▶ Data entries
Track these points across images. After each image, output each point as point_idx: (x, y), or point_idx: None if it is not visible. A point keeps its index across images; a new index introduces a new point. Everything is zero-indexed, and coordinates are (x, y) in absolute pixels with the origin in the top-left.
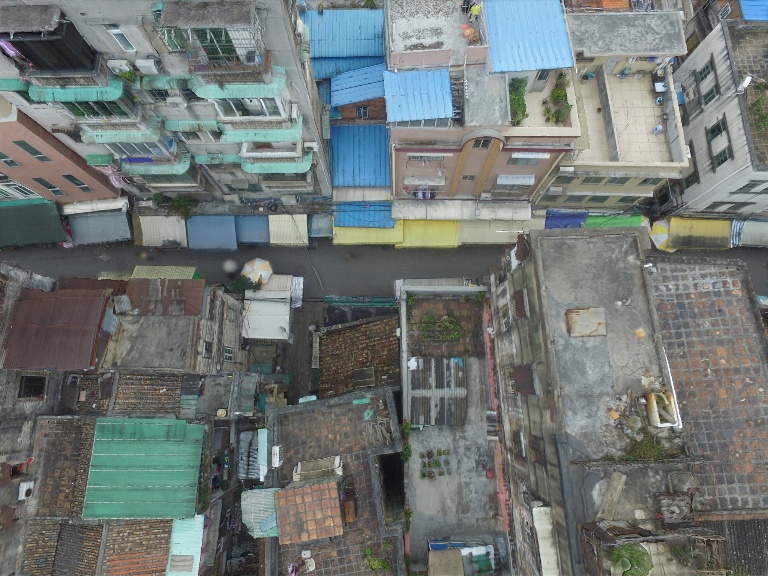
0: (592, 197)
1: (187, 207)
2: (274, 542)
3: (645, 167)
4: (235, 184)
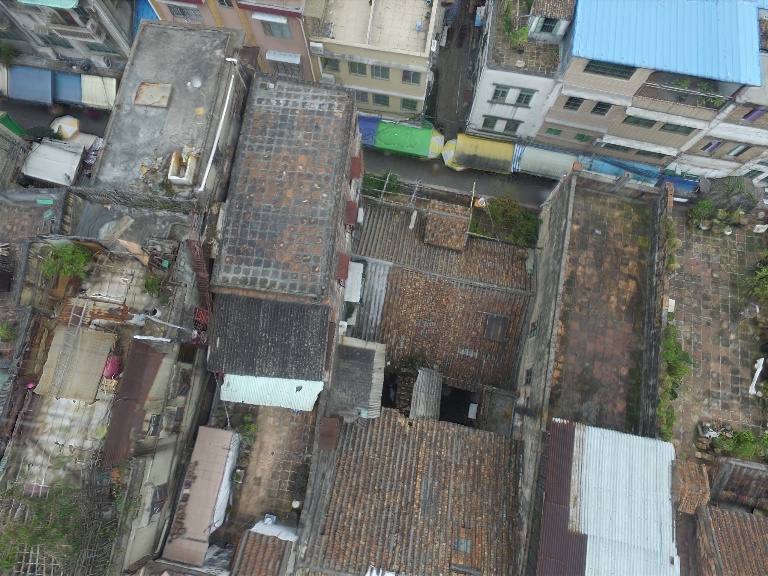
0: (375, 97)
1: (9, 56)
2: None
3: (390, 53)
4: (37, 30)
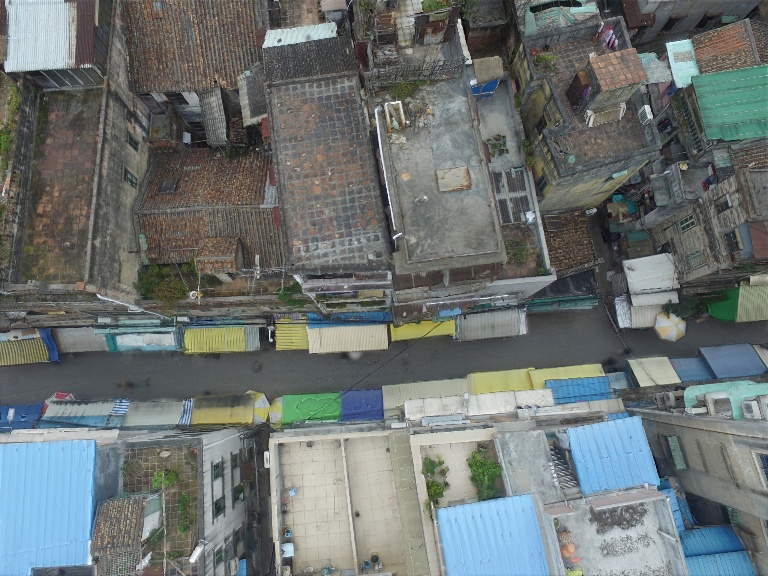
0: None
1: None
2: None
3: None
4: None
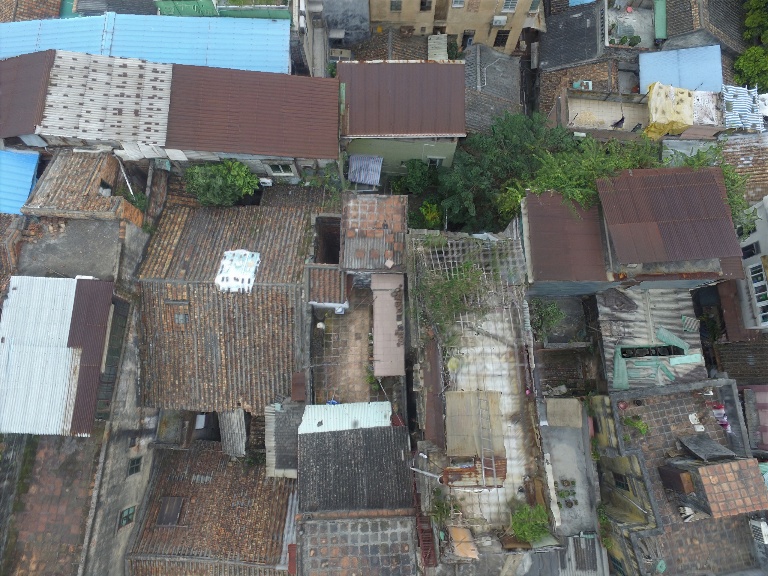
0: None
1: None
2: (735, 441)
3: None
4: None
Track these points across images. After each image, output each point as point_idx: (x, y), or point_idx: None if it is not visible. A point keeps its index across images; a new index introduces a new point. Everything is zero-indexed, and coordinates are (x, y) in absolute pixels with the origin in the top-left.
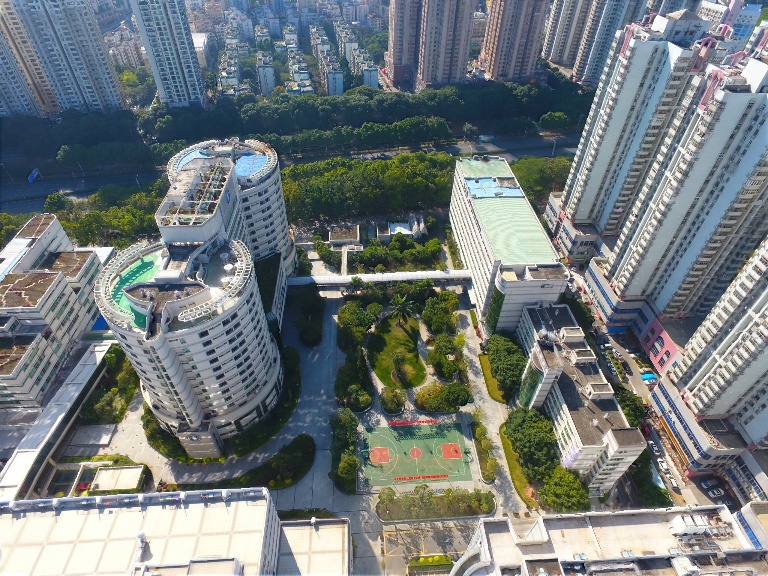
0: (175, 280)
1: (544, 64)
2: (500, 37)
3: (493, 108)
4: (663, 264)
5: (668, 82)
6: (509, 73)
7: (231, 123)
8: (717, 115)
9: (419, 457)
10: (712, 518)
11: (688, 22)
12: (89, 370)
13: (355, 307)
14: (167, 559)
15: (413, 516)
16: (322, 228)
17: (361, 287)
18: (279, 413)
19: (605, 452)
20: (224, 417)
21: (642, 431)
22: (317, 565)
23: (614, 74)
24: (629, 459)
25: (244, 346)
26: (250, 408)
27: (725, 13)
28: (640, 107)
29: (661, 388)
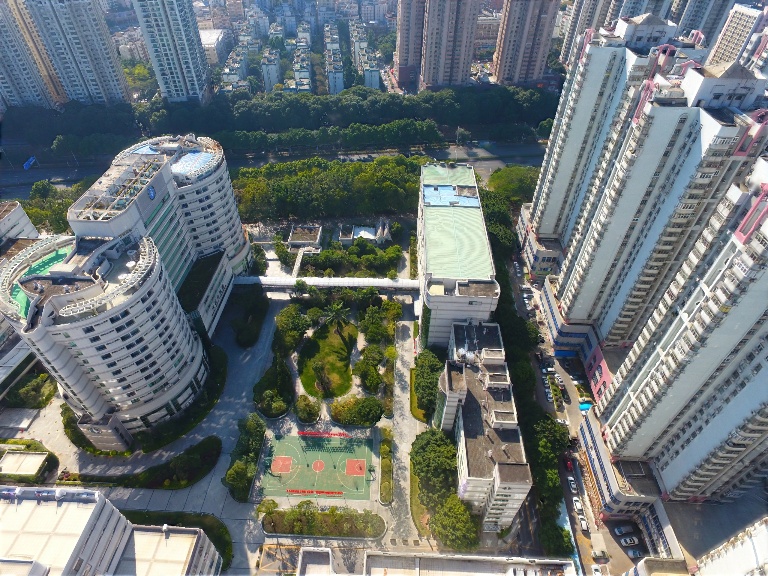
0: (69, 274)
1: (559, 68)
2: (506, 39)
3: (491, 113)
4: (607, 288)
5: (623, 92)
6: (514, 77)
7: (223, 119)
8: (645, 130)
9: (321, 470)
10: (555, 575)
11: (650, 27)
12: (22, 354)
13: (293, 310)
14: None
15: (295, 531)
16: (289, 228)
17: (306, 290)
18: (193, 412)
19: (493, 486)
20: (128, 412)
21: (564, 465)
22: (155, 574)
23: (574, 81)
24: (518, 496)
25: (143, 344)
26: (157, 405)
27: (759, 18)
28: (601, 117)
29: (587, 421)
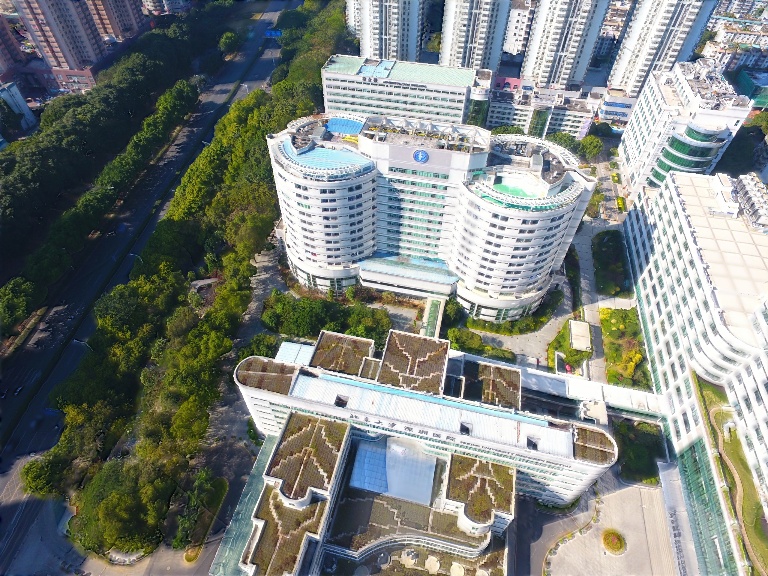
0: None
1: None
2: None
3: (176, 58)
4: None
5: None
6: (133, 24)
7: None
8: None
9: None
10: None
11: None
12: None
13: None
14: (714, 206)
15: None
16: None
17: None
18: None
19: None
20: None
21: None
22: None
23: None
24: None
25: None
26: None
27: None
28: None
29: None
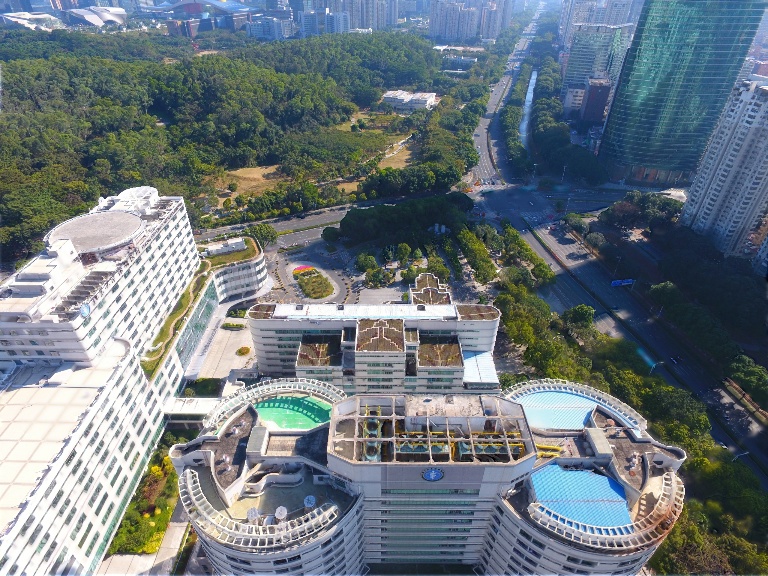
0: None
1: None
2: None
3: None
4: None
5: None
6: None
7: None
8: None
9: None
10: None
11: None
12: None
13: None
14: None
15: None
16: None
17: None
18: None
19: None
20: None
21: None
22: None
23: None
24: None
25: None
26: None
27: None
28: None
29: None
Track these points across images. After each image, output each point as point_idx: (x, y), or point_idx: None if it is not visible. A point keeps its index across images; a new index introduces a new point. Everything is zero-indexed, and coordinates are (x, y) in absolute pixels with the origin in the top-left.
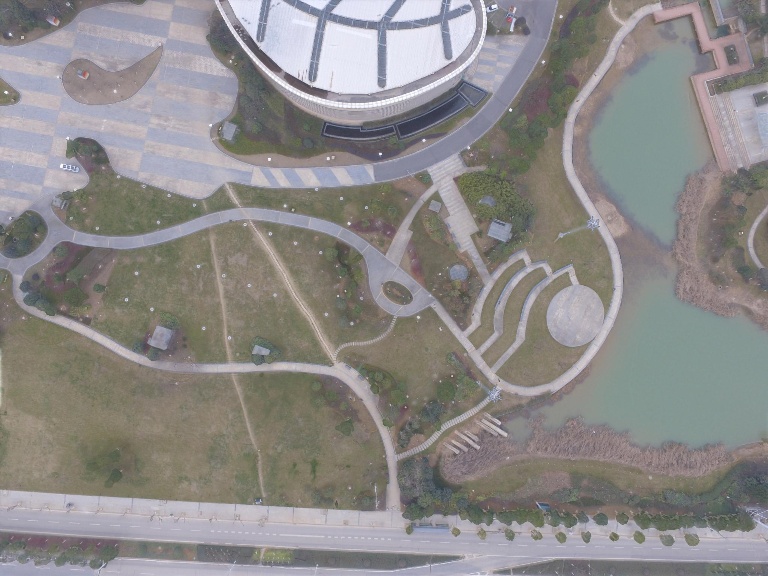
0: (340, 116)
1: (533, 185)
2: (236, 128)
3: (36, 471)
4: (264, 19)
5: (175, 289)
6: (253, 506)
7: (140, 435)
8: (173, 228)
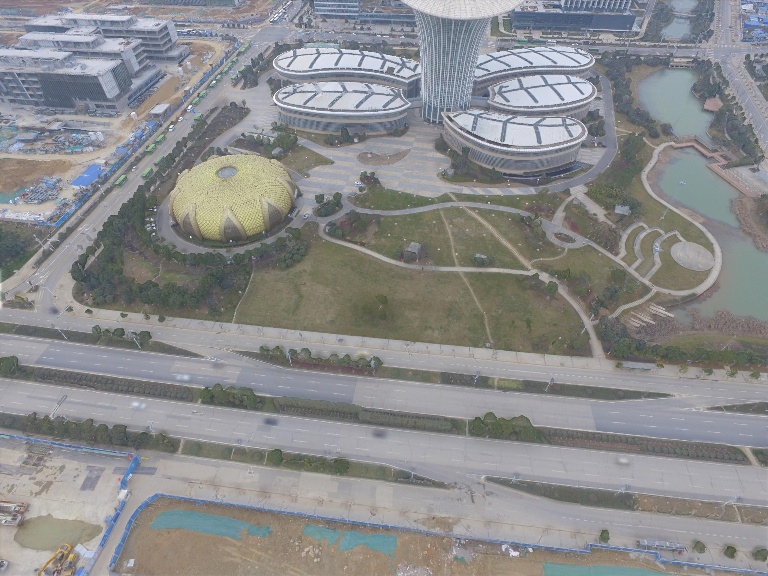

▶ What this task involves
Extract every line of the records above word for word, omitting the pictures.

▶ Reply
Track these points across images. After each image, output each point as point_idx: (x, y), or point_idx: None if it is not visible. A point keeps its index across images; a new index introduces a new point. Everything is zero-indexed, and coordinates are (x, y) in absolute pixels with the origin in the top-left.
0: (592, 197)
1: (187, 207)
2: (274, 542)
3: (645, 167)
4: (235, 184)
0: (375, 97)
1: (9, 56)
2: None
3: (390, 53)
4: (37, 30)
0: None
1: None
2: None
3: None
4: None
0: None
1: None
2: (735, 441)
3: None
4: None
Track these points across images. After each image, output each point as point_idx: (x, y), or point_idx: None if it is not visible. A point keeps its index across images; a new index introduces a new point. Everything is zero-indexed, and coordinates are (x, y) in absolute pixels with the origin in the top-left.
0: (175, 280)
1: (544, 64)
2: (500, 37)
3: (493, 108)
4: (663, 264)
5: (668, 82)
6: (509, 73)
7: (231, 123)
8: (717, 115)
9: (419, 457)
10: (712, 518)
11: (688, 22)
12: (89, 370)
13: (355, 307)
14: (167, 559)
15: (413, 516)
16: (322, 228)
17: (361, 287)
18: (279, 413)
19: (605, 452)
20: (224, 417)
21: (642, 431)
22: (317, 565)
23: (614, 74)
24: (629, 459)
25: (244, 346)
26: (250, 408)
27: (725, 13)
28: (640, 107)
29: (661, 388)
0: (69, 274)
1: (559, 68)
2: (506, 39)
3: (491, 113)
4: (607, 288)
5: (623, 92)
6: (514, 77)
7: (223, 119)
8: (645, 130)
9: (321, 470)
10: (555, 575)
11: (650, 27)
12: (22, 354)
13: (293, 310)
14: None
15: (295, 531)
16: (289, 228)
17: (306, 290)
18: (193, 412)
19: (493, 486)
20: (128, 412)
21: (564, 465)
22: (155, 574)
23: (574, 81)
24: (518, 496)
25: (143, 344)
26: (157, 405)
27: (759, 18)
28: (601, 117)
29: (587, 421)
0: None
1: None
2: None
3: (176, 58)
4: None
5: None
6: (133, 24)
7: None
8: None
9: None
10: None
11: None
12: None
13: None
14: (714, 206)
15: None
16: None
17: None
18: None
19: None
20: None
21: None
22: None
23: None
24: None
25: None
26: None
27: None
28: None
29: None
0: None
1: None
2: None
3: None
4: None
5: None
6: None
7: None
8: None
9: None
10: None
11: None
12: None
13: None
14: None
15: None
16: None
17: None
18: None
19: None
20: None
21: None
22: None
23: None
24: None
25: None
26: None
27: None
28: None
29: None
Track these points across images. After each image, output each point as point_idx: (x, y), or point_idx: None if it is not visible. A point keeps its index across images; a new index introduces a new point. Everything is zero-indexed, and coordinates are (x, y) in absolute pixels with the origin in the top-left.
0: (340, 116)
1: (533, 185)
2: (236, 128)
3: (36, 471)
4: (264, 19)
5: (175, 289)
6: (253, 506)
7: (140, 435)
8: (173, 228)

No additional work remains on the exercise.